- **Work item**
Print verbatim every line starting at the one that contains "científico del cultivo |" and ending at the final line of the records; include both endpoints.

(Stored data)
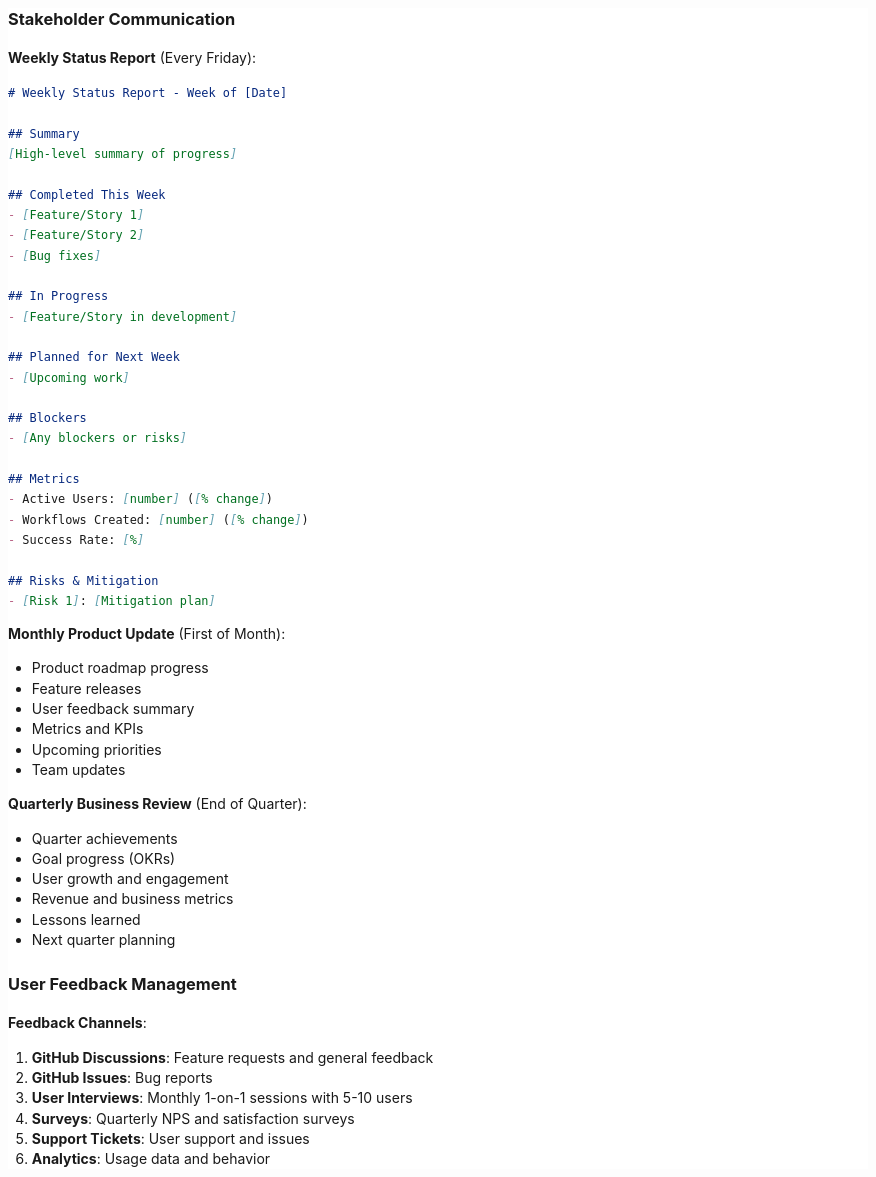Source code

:### Stakeholder Communication

**Weekly Status Report** (Every Friday):
```markdown
# Weekly Status Report - Week of [Date]

## Summary
[High-level summary of progress]

## Completed This Week
- [Feature/Story 1]
- [Feature/Story 2]
- [Bug fixes]

## In Progress
- [Feature/Story in development]

## Planned for Next Week
- [Upcoming work]

## Blockers
- [Any blockers or risks]

## Metrics
- Active Users: [number] ([% change])
- Workflows Created: [number] ([% change])
- Success Rate: [%]

## Risks & Mitigation
- [Risk 1]: [Mitigation plan]
```

**Monthly Product Update** (First of Month):
- Product roadmap progress
- Feature releases
- User feedback summary
- Metrics and KPIs
- Upcoming priorities
- Team updates

**Quarterly Business Review** (End of Quarter):
- Quarter achievements
- Goal progress (OKRs)
- User growth and engagement
- Revenue and business metrics
- Lessons learned
- Next quarter planning

### User Feedback Management

**Feedback Channels**:
1. **GitHub Discussions**: Feature requests and general feedback
2. **GitHub Issues**: Bug reports
3. **User Interviews**: Monthly 1-on-1 sessions with 5-10 users
4. **Surveys**: Quarterly NPS and satisfaction surveys
5. **Support Tickets**: User support and issues
6. **Analytics**: Usage data and behavior
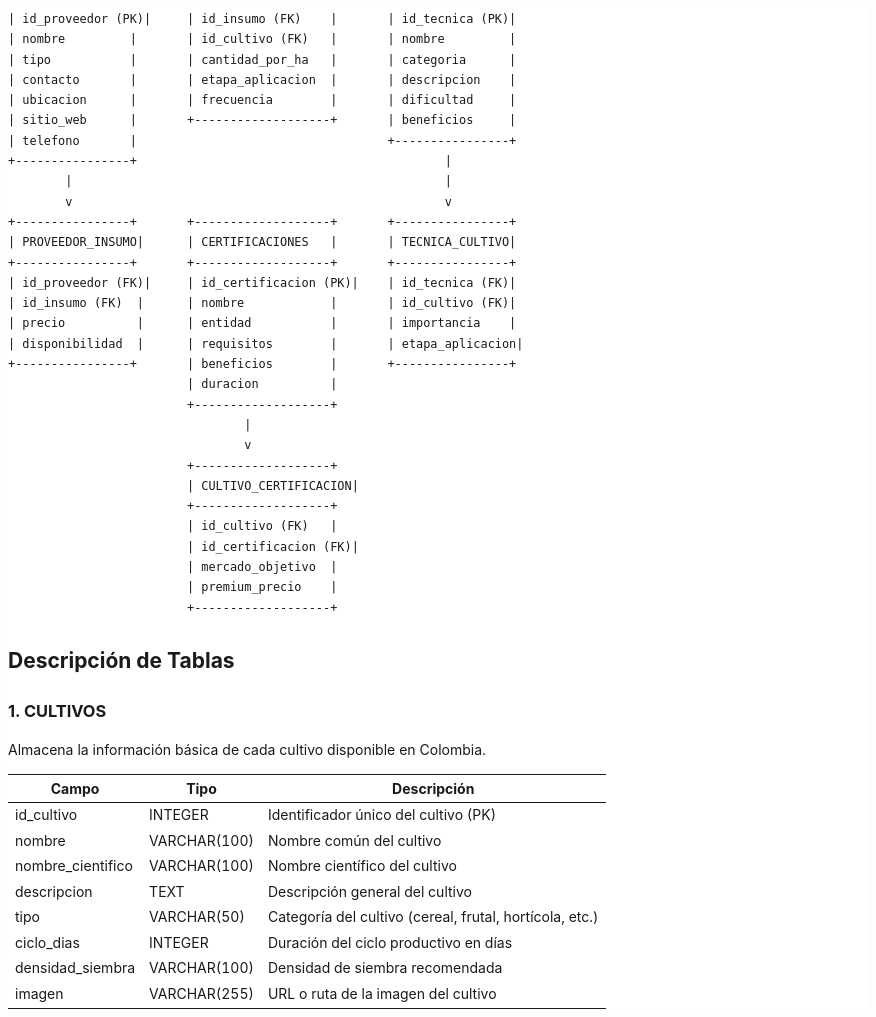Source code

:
 ```
| id_proveedor (PK)|     | id_insumo (FK)    |       | id_tecnica (PK)|
| nombre         |       | id_cultivo (FK)   |       | nombre         |
| tipo           |       | cantidad_por_ha   |       | categoria      |
| contacto       |       | etapa_aplicacion  |       | descripcion    |
| ubicacion      |       | frecuencia        |       | dificultad     |
| sitio_web      |       +-------------------+       | beneficios     |
| telefono       |                                   +----------------+
+----------------+                                           |
        |                                                    |
        v                                                    v
+----------------+       +-------------------+       +----------------+
| PROVEEDOR_INSUMO|      | CERTIFICACIONES   |       | TECNICA_CULTIVO|
+----------------+       +-------------------+       +----------------+
| id_proveedor (FK)|     | id_certificacion (PK)|    | id_tecnica (FK)|
| id_insumo (FK)  |      | nombre            |       | id_cultivo (FK)|
| precio          |      | entidad           |       | importancia    |
| disponibilidad  |      | requisitos        |       | etapa_aplicacion|
+----------------+       | beneficios        |       +----------------+
                         | duracion          |
                         +-------------------+
                                 |
                                 v
                         +-------------------+
                         | CULTIVO_CERTIFICACION|
                         +-------------------+
                         | id_cultivo (FK)   |
                         | id_certificacion (FK)|
                         | mercado_objetivo  |
                         | premium_precio    |
                         +-------------------+
```

## Descripción de Tablas

### 1. CULTIVOS
Almacena la información básica de cada cultivo disponible en Colombia.

| Campo | Tipo | Descripción |
|-------|------|-------------|
| id_cultivo | INTEGER | Identificador único del cultivo (PK) |
| nombre | VARCHAR(100) | Nombre común del cultivo |
| nombre_cientifico | VARCHAR(100) | Nombre científico del cultivo |
| descripcion | TEXT | Descripción general del cultivo |
| tipo | VARCHAR(50) | Categoría del cultivo (cereal, frutal, hortícola, etc.) |
| ciclo_dias | INTEGER | Duración del ciclo productivo en días |
| densidad_siembra | VARCHAR(100) | Densidad de siembra recomendada |
| imagen | VARCHAR(255) | URL o ruta de la imagen del cultivo |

- **Answer section**
| nombre_cientifico | VARCHAR(100) | Nombre científico del cultivo |
| descripcion | TEXT | Descripción general del cultivo |
| tipo | VARCHAR(50) | Categoría del cultivo (cereal, frutal, hortícola, etc.) |
| ciclo_dias | INTEGER | Duración del ciclo productivo en días |
| densidad_siembra | VARCHAR(100) | Densidad de siembra recomendada |
| imagen | VARCHAR(255) | URL o ruta de la imagen del cultivo |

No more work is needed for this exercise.